Je vois d'autre part quelques tendances de fond qui peuvent jouer en sa faveur. L'audace même de son discours (et les réactions violentes qu'il a déjà commencé à provoquer) peut plaire à une population qui a toujours aimé que ses leaders aient un caractère tranché et une posture «épique», même à contre-courant: Lincoln, Kennedy, Reagan... La nouveauté, dans le paysage politique depuis près de deux générations, de l'adoption sans excuses ni faux-fuyants d'une position idéologique «libérale» de gauche ( du moins pour le contexte américain) va certainement relancer la ferveur activiste de nombreux déçus parmi ses partisans de 2008, et pourrait bien attiser une curiosité non dénuée de sympathie chez bien des «centristes» habitués à n'entendre tonner haut et fort que les arguments de la droite, comme si aucune autre voie n'était acceptable au pays.

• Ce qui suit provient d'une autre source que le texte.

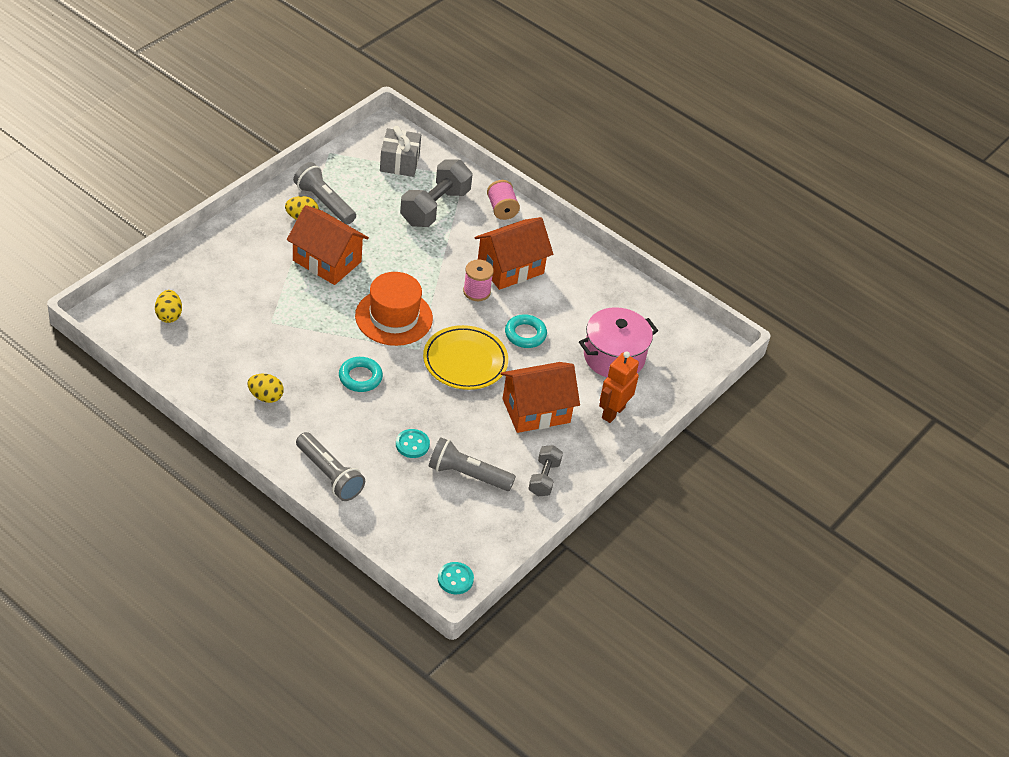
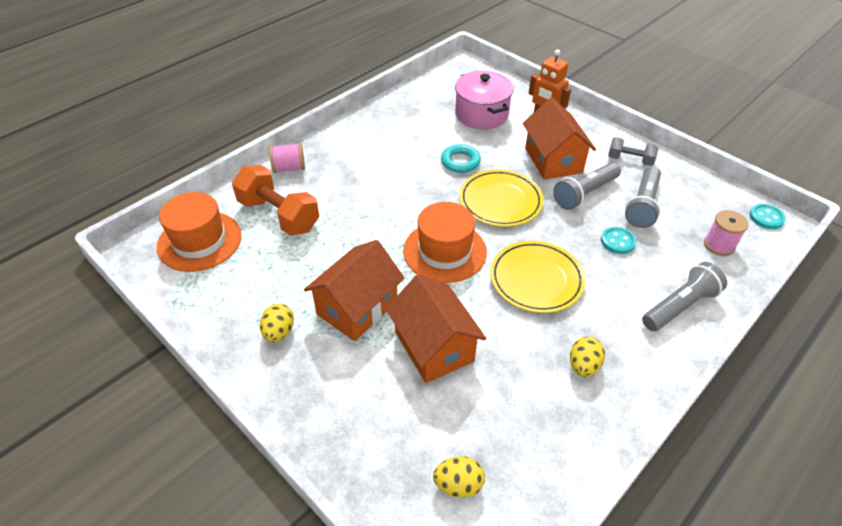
camera: 80 degrees left, 0 degrees up
grey flashlight [293,162,356,225] -> grey flashlight moved to [553,163,621,210]
turquoise ring [339,357,383,392] -> yellow plate [490,241,586,313]
grey gift [380,126,421,177] -> orange hat [157,192,241,272]
grey dumbbell [400,160,472,227] -> orange dumbbell [232,165,319,236]
pink spool [463,259,494,301] -> pink spool moved to [704,210,748,256]
orange house [474,217,553,290] -> orange house moved to [386,274,486,383]

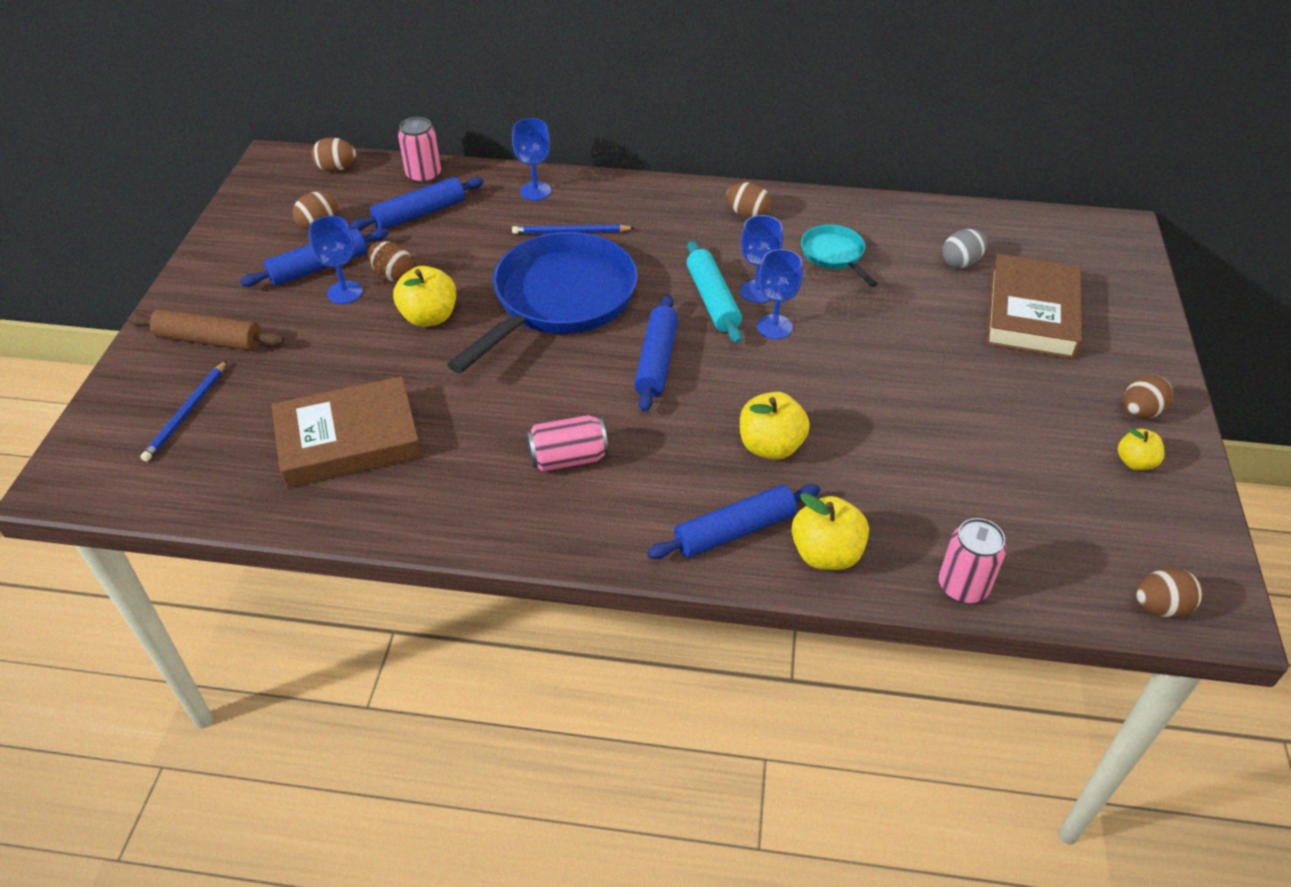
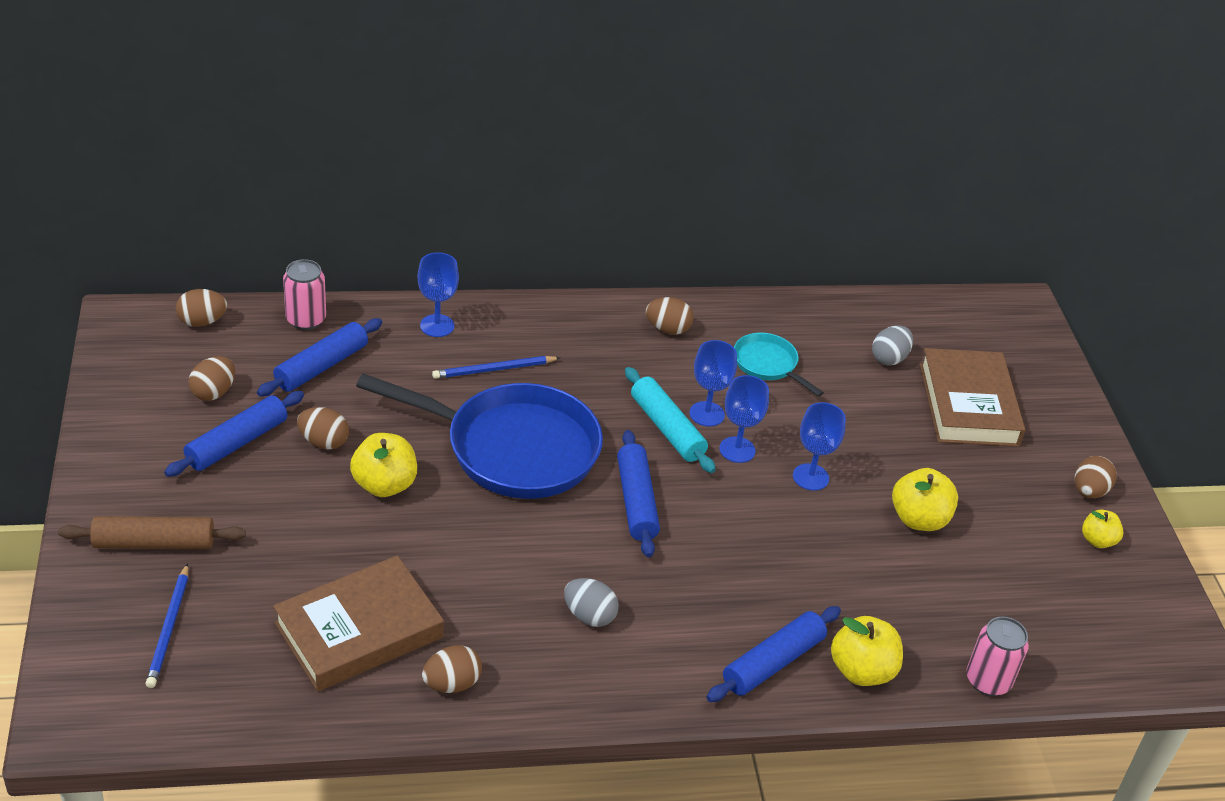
camera: 20 degrees left, 5 degrees down
blue goblet [308,216,363,304] -> blue goblet moved to [793,402,846,491]
blue pan [447,232,638,374] -> blue pan turned 90 degrees clockwise [356,373,603,499]
pink can [526,415,608,472] -> grey egg [564,578,619,627]
yellow apple [740,392,810,460] -> yellow apple moved to [892,468,958,531]
brown egg [1136,568,1203,618] -> brown egg moved to [422,645,482,693]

Le côté studieux, appliqué, intellectuel du Président qui a sûrement nui à son image depuis quatre ans, lui donnant un apparence de froideur et de détachement vis-à-vis des problèmes du pays et du peuple, pourrait bien tourner en sa faveur à la longue. En premier lieu, il a énormément appris «sur le tas» quant au fonctionnement de Washington et à la manipulation du pouvoir. La forme et le contenu du discours de lundi montrent que l'Obama aguerri, sans doute un peu désabusé de 2013 est loin du débutant naïf et idéaliste de 2009, d'autant plus que son caractère réfléchi, plutôt introspectif, l'aura aidé à rationaliser et à structurer l'expérience acquise. Et non seulement sait-il mieux sur quels boutons appuyer, sur quels leviers tirer pour obtenir des résultats, mais sa vision même des objectifs souhaitables s'est précisée et concrétisée, tout en conservant une dimension du long terme à laquelle les Américains, pris entre des gens d'affaires préoccupés seulement du prochain trimestre et des politiciens dont l'horizon est d'au maximum deux ans – la prochaine élection – ne sont plus habitués. Pour Obama, parler comme il le fait fréquemment en termes du monde où vivront «nos enfants et petits-enfants» est plus qu'une figure de style... et j'ose penser qu'avec le temps, ses concitoyens le comprendront et l'apprécieront.
Si j'ai raison, le discours d'inauguration du lundi 21 janvier 2013 marquera un point d'inflexion dans l'histoire politique américaine peut-être moins spectaculaire, mais aussi significatif que l'élection du 4 novembre 2008.